*** Selected text ***

Owned Vessels, page 163
6. | We note your response to our prior comment 3. We also note your response letter to us dated September 16, 2014 wherein you state that you do not charter out your owned vessels. Please revise to provide sufficient detail describing the revenue generating arrangements for your owned vessels. |
Response:
In response to the Staff’s comment, the Company has revised the disclosure accordingly. Please see revised disclosure on page 161 of the Amendment.
Further, the Company advises the Staff that, as of June 30, 2014, none of ZIM’s owned vessels were chartered to third parties under revenue generating arrangements. Although ZIM has, in the past, chartered out owned vessels to third parties for varying periods of time, ZIM does not regularly charter out its owned vessels in any material fashion and, furthermore, ZIM has not generated material income from this infrequent chartering. As ZIM operates in the liner shipping sector, substantially all of ZIM’s revenue has been, and is, derived from fees paid to ZIM in exchange for transportation services provided by ZIM (through ZIM’s deployment of vessels it owns or charters from third-party charterers) to ZIM’s customers.
Material Factors Affecting Results of Operations, page 186
Operating Results, page 203
Other Income, page 215
7. | We note your explanation of the decrease in other income as related to the decline in your gains on sale of property, plant and equipment, which was the result of ZIM’s sale of a portion of its interest in a logistics company and two container manufacturing companies. In light of the fact that this appears to be the same reason disclosed for the gain on disposal of investees in 2013, please tell us and revise your disclosure to explain the nature of other income recognized in both 2013 and 2012. |
In response to the Staff’s comment, the Company has revised the disclosure accordingly. Please see revised disclosure on page 215 of the Amendment.
Further, the Company advises the Staff that, in 2012, the Company’s “other income” consisted primarily of (i) a $31 million gain on sale of property, plant and equipment, primarily resulting from sale and leaseback transactions in respect of certain of ZIM’s containers; and (ii) a $5 million gain from dilution, primarily relating to a change in the Company’s equity interest in Tower as a result of the Company’s exercise of certain options and warrants held by it.
In 2013, the Company’s “other income” consisted primarily of a $28 million gain on sale of property, plant and equipment, primarily resulting from sale and leaseback transactions in respect of certain of ZIM’s containers.

*** End of Selected text ***
*** Data records ***

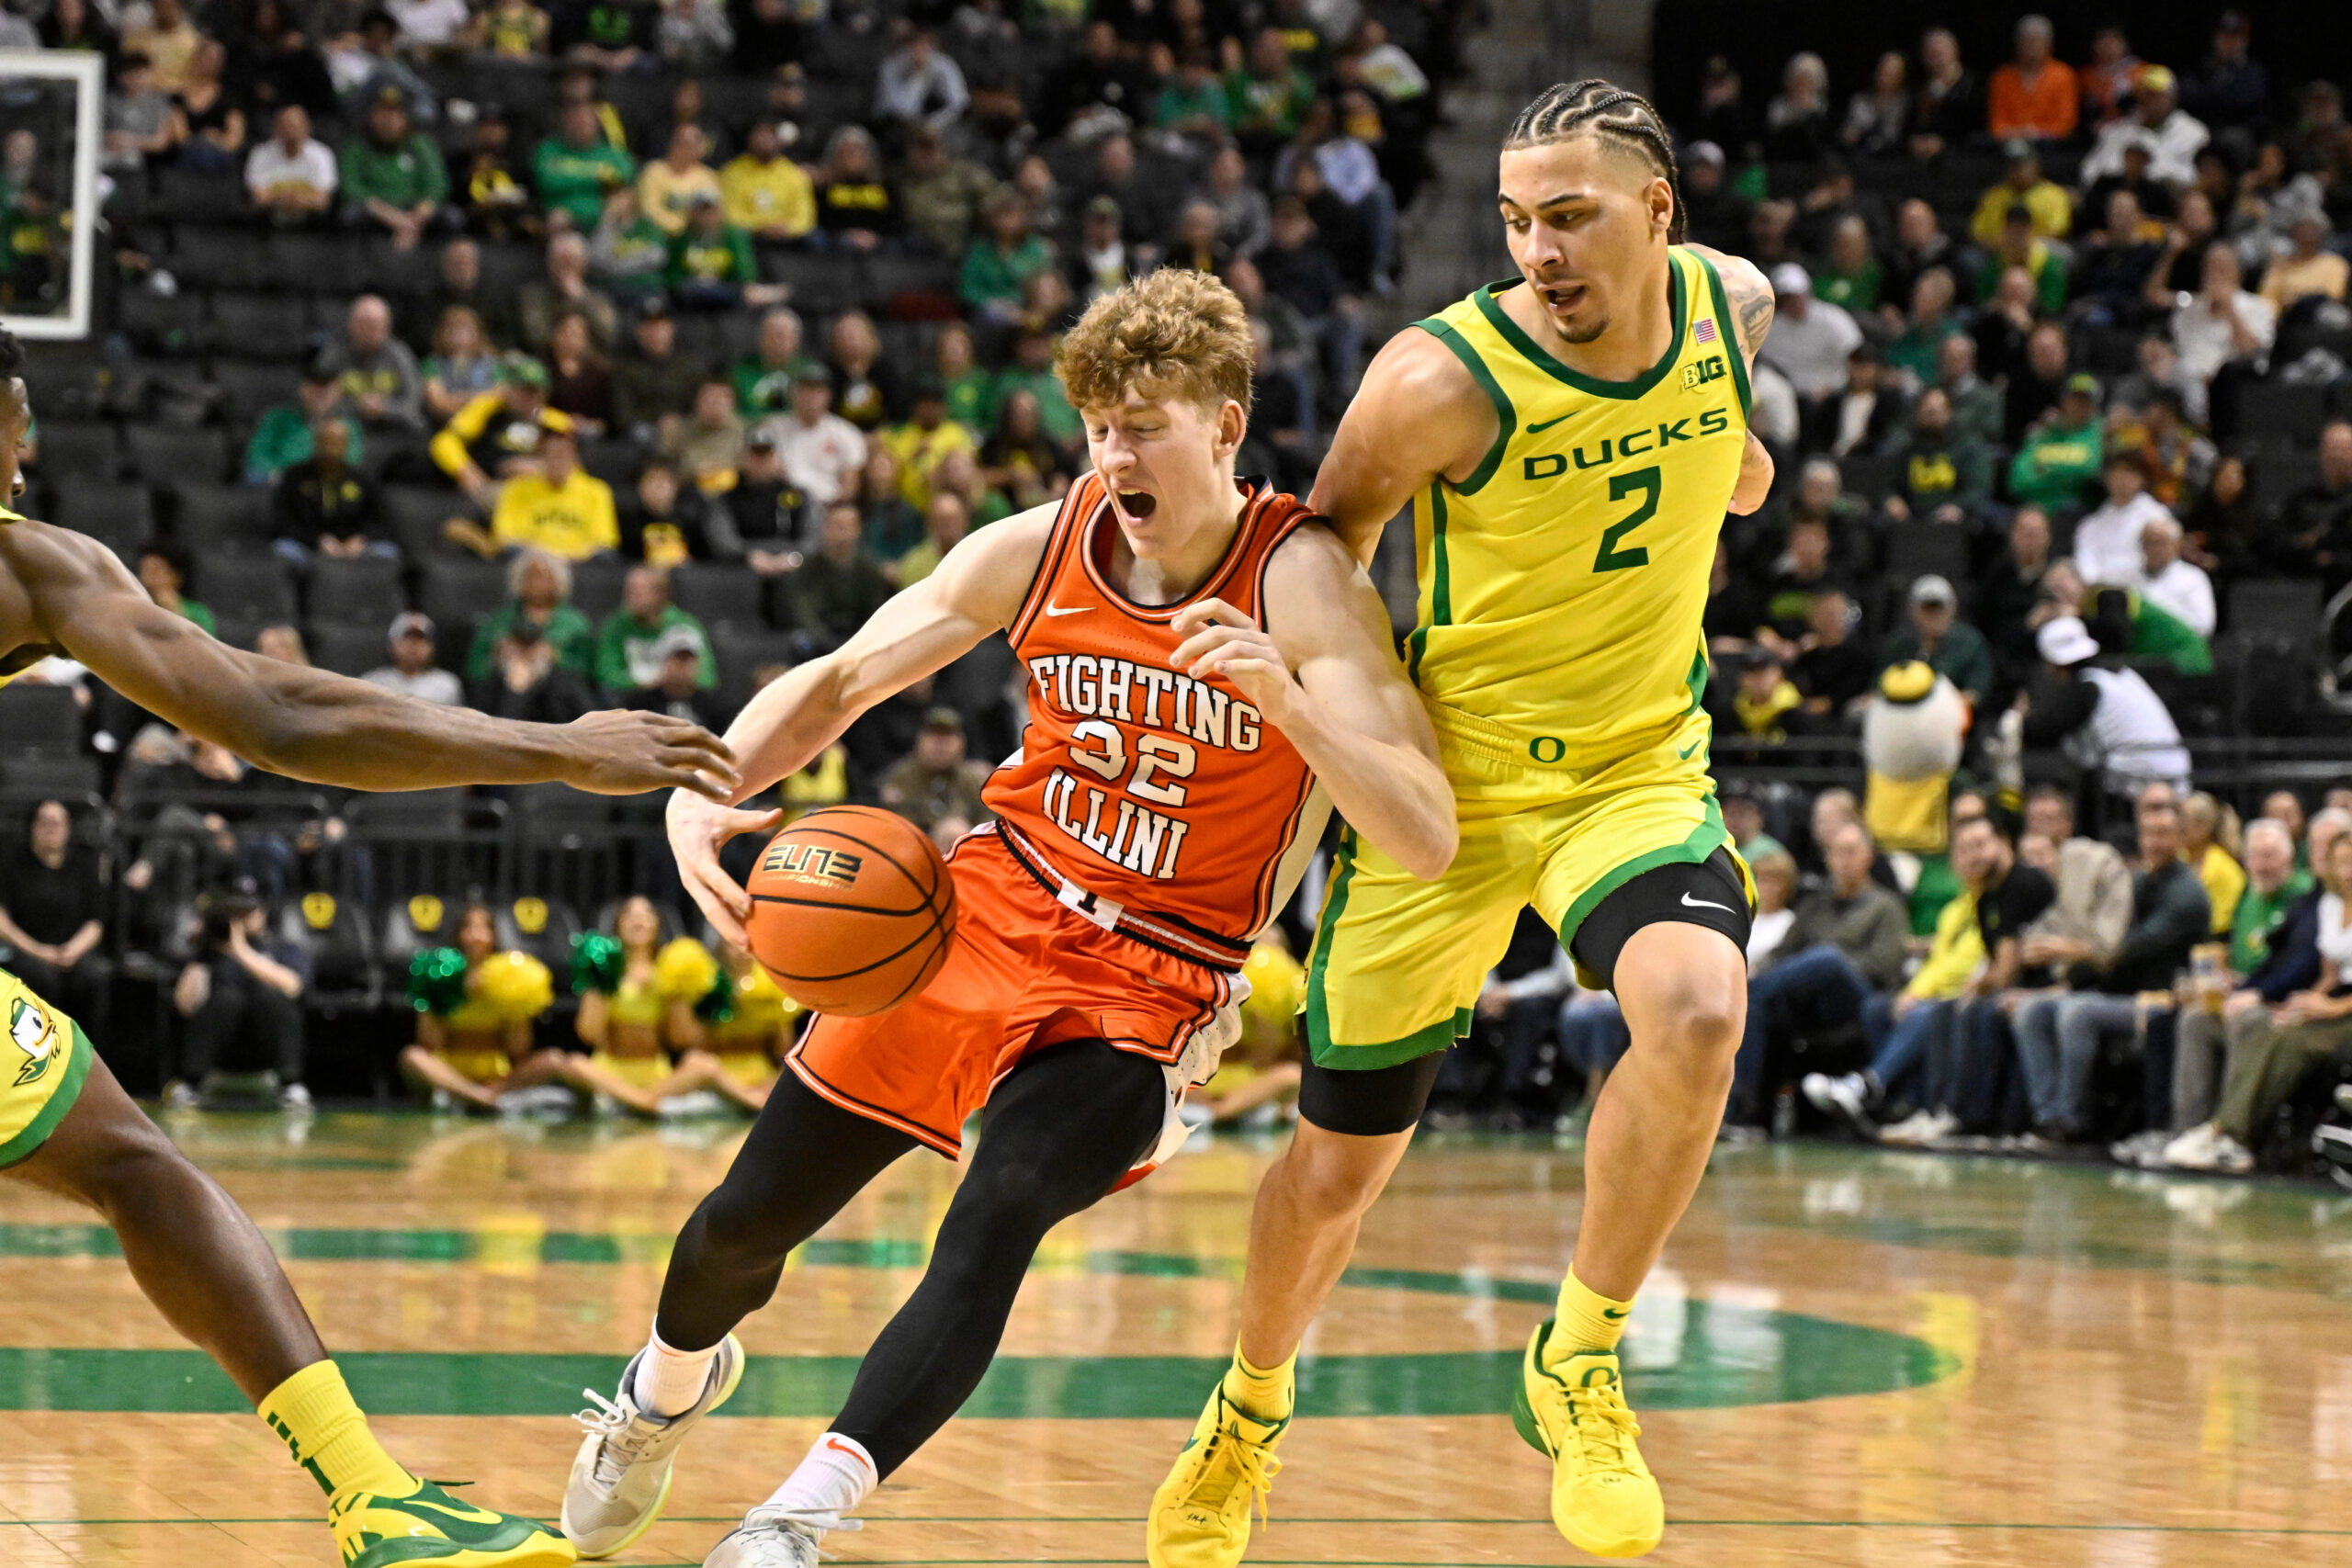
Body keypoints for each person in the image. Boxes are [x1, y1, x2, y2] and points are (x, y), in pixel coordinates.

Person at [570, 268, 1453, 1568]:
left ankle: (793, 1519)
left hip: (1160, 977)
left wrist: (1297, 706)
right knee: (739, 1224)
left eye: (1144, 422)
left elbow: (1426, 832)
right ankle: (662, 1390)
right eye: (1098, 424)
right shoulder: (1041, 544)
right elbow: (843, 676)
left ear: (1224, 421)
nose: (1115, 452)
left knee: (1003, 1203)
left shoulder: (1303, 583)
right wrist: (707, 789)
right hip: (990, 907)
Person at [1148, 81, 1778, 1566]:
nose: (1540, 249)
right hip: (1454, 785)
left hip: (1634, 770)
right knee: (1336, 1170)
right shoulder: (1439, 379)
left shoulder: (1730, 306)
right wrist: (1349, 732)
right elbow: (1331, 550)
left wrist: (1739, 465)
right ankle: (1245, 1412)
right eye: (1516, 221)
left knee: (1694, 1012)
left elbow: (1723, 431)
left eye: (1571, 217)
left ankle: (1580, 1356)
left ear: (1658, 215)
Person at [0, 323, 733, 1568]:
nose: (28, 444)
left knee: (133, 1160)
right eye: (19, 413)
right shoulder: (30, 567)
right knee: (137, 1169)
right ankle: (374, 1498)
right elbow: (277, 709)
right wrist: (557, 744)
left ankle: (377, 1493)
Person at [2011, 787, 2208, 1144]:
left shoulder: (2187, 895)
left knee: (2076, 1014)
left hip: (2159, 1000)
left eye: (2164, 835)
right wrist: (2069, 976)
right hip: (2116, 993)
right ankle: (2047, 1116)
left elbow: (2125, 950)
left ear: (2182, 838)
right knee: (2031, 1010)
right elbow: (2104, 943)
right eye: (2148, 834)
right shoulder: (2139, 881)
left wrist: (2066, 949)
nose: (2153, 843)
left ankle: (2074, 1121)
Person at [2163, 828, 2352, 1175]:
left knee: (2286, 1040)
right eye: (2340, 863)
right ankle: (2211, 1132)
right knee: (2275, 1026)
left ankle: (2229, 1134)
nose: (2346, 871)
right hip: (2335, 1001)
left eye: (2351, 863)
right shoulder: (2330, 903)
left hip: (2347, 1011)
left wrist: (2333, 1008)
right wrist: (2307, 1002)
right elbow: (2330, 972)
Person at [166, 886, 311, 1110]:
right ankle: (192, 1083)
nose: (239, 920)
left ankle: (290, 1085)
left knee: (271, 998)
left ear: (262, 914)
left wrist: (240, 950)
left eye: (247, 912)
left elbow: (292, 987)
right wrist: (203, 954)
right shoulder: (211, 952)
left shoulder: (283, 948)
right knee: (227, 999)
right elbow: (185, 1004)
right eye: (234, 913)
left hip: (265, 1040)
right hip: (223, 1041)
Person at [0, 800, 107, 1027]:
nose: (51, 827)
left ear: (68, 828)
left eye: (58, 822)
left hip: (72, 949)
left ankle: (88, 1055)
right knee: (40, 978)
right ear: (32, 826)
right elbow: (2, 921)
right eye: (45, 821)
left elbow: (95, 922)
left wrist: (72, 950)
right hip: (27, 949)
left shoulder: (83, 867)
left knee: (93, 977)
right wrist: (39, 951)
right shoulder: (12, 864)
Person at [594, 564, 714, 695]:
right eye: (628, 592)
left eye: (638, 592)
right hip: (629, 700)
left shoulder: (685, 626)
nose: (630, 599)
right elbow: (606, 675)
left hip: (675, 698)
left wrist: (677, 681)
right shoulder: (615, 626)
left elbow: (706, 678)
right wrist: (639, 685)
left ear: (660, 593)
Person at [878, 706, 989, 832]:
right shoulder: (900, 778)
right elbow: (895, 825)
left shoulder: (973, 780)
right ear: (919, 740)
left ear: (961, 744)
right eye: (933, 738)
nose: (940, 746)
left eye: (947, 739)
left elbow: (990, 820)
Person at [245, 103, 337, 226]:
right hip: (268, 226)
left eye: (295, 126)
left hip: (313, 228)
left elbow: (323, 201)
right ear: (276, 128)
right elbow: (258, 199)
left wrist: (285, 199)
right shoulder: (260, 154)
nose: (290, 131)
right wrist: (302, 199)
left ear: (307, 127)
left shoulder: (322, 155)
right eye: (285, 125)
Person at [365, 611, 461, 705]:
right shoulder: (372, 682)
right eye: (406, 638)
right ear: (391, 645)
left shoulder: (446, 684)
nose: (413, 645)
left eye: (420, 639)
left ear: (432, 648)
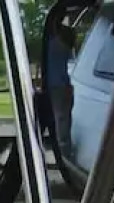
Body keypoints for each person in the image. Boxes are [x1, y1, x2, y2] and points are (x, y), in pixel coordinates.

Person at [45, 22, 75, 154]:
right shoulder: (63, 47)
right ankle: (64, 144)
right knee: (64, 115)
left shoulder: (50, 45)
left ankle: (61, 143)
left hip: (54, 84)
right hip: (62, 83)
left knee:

*** End of Data records ***

== Tasks for this exercise ==
• A. From the ZIM comment-response text, list each section heading that is followed by a page number, together with that page number.
• B. Resume the ZIM comment-response text, starting right after its final sentence.

== Responses ==
• A.
Owned Vessels, page 163
Material Factors Affecting Results of Operations, page 186
Operating Results, page 203
Other Income, page 215

• B.
Loan Lauren P. Nguyen
December 19, 2014
Page 6
Condensed Interim Combined Carve-Out Financial Statements for the Six Months Ended June 30, 2014
Notes to the Condensed Interim Combined Carve-Out Financial Statements, page F-10
Note 7. Events Occurring Subsequent to the Period of the Report, page F-25
8. | We note from your disclosure in subparagraph (M) that in September 2014, a subsidiary of Inkia performed an impairment analysis due to updating its five-year budget as a result of a downward trend in its results, combined with anticipated impacts of recent political changes which affects the power generation business and expectations of an increase in operating costs and unchanged electricity price. As a result, the subsidiary determined that the book value of the subsidiary’s assets exceeded its recoverable amount and therefore recorded an impairment loss of $35 million. Please tell us why you believe it is appropriate not to record this impairment charge in the six months ended June 30, 2014. As part of your response, please tell us if any of these indicators of impairment (or any others outlined in paragraph 12 of IAS 36) existed as of June 30, 2014, related to this subsidiary. |
Response:
In response to the Staff’s comment, the Company advises the Staff that, at the end of each reporting period, the Company and IC Power undertake an assessment as to whether there is any indication that any of the CGUs relating to it may be impaired. Such assessments are based on the guidance set forth in paragraph 12 of IAS 36.
As of June 30, 2014, no indicators of impairment existed. Therefore, the Company did not measure the recoverable amount of any of its CGUs or record an impairment charge for the six months ended June 30, 2014.
In September 2014, all subsidiaries of IC Power updated their five-year budget. One of them reflected a downward trend in the subsidiary’s forecasted results of operations. IC Power considered the revised budget in light of the anticipated effects on the power generation business resulting from elections held in early fourth quarter of 2014 within the local government of the country in which the subsidiary operates, including an anticipated increase in the subsidiary’s operating costs and an expectation of unchanged electricity prices, each of which were expected to lead to a decrease in the subsidiary’s profitability, to be indicators of impairment.
As the triggering events of IC Power’s impairment analysis, and the resulting impairment charge, occurred between September and October 2014, the Company did not record this charge in its results of operations for the six months ended June 30, 2014. The Company advises the Staff that it will appropriately reflect this impairment charge in its financial statements for the twelve months ended December 31, 2014.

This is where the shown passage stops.